# Derelicts Webseries



## Box Room Films (May 5, 2014)

Firstly I contacted the site's admin before I chose to post this and a guy called Ben said it would be okay as long as I mentioned that he okayed it first. 

Hopefully this is the right place to repost what I sent him.


..................


Hello,

Firstly my apologies for the cold post, my name is William Scothern and I recently came across your website as I was researching derelicts buildings, and I was hoping to talk to you about the possibility of collaborating with a keen forum member on a webseries about derelicts. Our basic idea is to find long forgotten or mistreated buildings with a rich history and film a five minute piece about the property.

As a disclaimer; these films do not have an agenda beyond telling people about the history of forgotten buildings. We're a small company who are interested in making a wide range of web content from drama to doc as we love to tell stories of any kind. We've been searching for a collaborator on this particular series for a little while now and we're really keen to do the idea justice with someone passionate about documenting these buildings on film before they're gone forever.

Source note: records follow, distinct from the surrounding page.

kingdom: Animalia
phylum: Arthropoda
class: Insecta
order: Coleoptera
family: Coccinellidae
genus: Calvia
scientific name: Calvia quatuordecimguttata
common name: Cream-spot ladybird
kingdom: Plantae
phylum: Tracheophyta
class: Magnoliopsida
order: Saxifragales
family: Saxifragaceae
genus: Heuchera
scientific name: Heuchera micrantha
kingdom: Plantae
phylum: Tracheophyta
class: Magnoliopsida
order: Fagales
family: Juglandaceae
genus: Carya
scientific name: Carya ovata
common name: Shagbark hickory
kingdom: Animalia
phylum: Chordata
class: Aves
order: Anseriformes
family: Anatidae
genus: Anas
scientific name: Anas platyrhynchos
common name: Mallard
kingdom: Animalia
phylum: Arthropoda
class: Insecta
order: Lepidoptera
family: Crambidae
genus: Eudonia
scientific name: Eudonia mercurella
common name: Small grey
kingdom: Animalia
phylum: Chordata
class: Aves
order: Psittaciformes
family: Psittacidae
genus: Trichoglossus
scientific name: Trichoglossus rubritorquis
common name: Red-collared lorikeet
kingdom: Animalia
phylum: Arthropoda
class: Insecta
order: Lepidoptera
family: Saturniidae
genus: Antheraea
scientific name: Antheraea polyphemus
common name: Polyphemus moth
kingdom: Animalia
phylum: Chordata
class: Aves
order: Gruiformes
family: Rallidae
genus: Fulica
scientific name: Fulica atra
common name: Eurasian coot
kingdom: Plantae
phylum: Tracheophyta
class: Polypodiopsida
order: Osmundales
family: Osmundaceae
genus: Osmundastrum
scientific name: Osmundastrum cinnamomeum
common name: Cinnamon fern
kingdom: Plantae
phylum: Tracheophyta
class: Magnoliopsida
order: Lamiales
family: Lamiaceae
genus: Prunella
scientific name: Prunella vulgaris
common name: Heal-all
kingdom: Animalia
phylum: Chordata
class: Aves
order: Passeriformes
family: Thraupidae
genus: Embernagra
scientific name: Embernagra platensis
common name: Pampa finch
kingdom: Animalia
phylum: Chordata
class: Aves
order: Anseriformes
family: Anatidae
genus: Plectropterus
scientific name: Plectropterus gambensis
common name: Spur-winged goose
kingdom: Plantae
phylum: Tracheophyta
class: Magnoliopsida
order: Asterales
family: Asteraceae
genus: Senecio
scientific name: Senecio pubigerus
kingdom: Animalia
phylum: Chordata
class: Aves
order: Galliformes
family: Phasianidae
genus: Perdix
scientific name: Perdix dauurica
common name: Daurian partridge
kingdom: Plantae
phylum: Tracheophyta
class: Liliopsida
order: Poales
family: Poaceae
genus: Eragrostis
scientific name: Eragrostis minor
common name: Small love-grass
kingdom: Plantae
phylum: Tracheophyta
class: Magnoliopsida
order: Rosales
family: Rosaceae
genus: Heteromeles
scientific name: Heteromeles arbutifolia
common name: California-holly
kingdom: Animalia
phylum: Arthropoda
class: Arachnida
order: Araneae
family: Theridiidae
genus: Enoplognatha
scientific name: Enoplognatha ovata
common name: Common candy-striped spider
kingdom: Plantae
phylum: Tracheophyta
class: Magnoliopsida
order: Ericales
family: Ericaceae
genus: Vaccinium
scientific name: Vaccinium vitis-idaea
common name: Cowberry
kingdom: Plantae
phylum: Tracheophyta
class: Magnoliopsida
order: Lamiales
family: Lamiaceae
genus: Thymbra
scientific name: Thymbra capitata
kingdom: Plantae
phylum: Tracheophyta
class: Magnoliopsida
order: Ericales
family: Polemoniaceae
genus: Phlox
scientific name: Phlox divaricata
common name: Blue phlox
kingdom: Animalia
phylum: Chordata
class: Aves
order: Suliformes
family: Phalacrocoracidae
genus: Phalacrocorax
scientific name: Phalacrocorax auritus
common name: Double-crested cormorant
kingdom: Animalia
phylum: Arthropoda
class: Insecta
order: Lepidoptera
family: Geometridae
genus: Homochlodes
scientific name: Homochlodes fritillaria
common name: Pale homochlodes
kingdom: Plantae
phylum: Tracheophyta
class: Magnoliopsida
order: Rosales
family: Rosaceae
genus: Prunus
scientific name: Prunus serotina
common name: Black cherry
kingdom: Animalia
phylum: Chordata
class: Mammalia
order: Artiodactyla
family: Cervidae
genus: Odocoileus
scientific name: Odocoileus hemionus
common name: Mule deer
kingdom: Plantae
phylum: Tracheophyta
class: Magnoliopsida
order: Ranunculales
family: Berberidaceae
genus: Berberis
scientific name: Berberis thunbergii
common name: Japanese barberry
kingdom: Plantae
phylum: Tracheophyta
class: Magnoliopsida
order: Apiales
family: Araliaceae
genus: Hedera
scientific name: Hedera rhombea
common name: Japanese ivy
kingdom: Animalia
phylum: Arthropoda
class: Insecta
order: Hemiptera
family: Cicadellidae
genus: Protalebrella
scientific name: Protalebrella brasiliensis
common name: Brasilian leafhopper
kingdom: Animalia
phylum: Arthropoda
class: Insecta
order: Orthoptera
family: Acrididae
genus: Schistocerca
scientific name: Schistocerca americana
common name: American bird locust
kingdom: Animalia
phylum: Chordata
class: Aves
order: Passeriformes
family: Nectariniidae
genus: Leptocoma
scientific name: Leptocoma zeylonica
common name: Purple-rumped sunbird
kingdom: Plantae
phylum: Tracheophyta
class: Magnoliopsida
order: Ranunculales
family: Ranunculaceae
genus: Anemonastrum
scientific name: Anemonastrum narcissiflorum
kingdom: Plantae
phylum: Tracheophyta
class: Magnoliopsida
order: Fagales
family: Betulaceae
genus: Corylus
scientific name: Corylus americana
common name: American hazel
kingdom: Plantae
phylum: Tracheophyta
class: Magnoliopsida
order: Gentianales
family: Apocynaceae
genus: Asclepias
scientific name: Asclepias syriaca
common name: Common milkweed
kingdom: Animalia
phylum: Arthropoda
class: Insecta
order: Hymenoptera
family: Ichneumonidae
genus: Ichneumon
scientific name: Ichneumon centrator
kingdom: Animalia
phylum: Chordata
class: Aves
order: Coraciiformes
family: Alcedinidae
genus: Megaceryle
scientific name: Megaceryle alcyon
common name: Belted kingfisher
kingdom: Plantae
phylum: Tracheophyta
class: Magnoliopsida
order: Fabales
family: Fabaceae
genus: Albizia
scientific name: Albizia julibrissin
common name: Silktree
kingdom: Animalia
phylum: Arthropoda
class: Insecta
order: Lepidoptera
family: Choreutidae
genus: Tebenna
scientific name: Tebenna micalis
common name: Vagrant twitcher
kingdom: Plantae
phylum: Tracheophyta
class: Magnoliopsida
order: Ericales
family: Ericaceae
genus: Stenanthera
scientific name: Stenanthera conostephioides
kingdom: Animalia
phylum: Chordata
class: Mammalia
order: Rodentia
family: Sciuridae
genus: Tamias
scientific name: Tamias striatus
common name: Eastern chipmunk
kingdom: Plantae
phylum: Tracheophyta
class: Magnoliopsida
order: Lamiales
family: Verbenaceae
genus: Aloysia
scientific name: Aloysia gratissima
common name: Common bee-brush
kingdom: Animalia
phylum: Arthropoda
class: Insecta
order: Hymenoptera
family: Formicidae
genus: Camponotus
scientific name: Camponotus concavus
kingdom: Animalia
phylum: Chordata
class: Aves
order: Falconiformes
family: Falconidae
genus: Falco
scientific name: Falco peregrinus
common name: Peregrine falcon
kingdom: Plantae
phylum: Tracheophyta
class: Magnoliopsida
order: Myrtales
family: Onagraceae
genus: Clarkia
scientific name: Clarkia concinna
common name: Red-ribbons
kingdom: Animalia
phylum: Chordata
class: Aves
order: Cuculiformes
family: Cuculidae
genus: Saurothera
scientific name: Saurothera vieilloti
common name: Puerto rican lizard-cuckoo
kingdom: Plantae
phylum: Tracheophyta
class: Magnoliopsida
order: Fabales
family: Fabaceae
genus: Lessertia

If you've read to this point then thank you for doing so and if the series is something you feel you can help with please don't hesitate to drop me a PM or post a question on this thread. If you're curious about us our website is below:

boxroomfilms.com

Cheers,

Will


----------



## krela (May 5, 2014)

Yeah I thought this sounded interesting so I gave it the ok.


----------



## Stealthstar79 (May 5, 2014)

Urban X is your man!


----------



## Box Room Films (May 6, 2014)

Is Urban X a member here then?


----------



## Stealthstar79 (May 6, 2014)

Yes you will need to talk to him though. It's just my opinion!


----------



## Box Room Films (May 6, 2014)

Cool, thank you. I'll look him up!


----------



## krela (May 6, 2014)

He's away at the moment (in Chernobyl!), and to be honest it's probably best to let him see this and decide for himself rather than be nominate by other people.


----------



## Stealthstar79 (May 6, 2014)

krela said:


> He's away at the moment (in Chernobyl!), and to be honest it's probably best to let him see this and decide for himself rather than be nominate by other people.



Yes your right! It did kind of regret it, that's what happens after a few glasses of wine on a bank holiday Monday!


----------



## Box Room Films (May 7, 2014)

Stealthstar79 said:


> Yes your right! It did kind of regret it, that's what happens after a few glasses of wine on a bank holiday Monday!



Actually I found his website, sent him a message, and he sent me a return message. So nobody needs to worry, I don't think he minded.


----------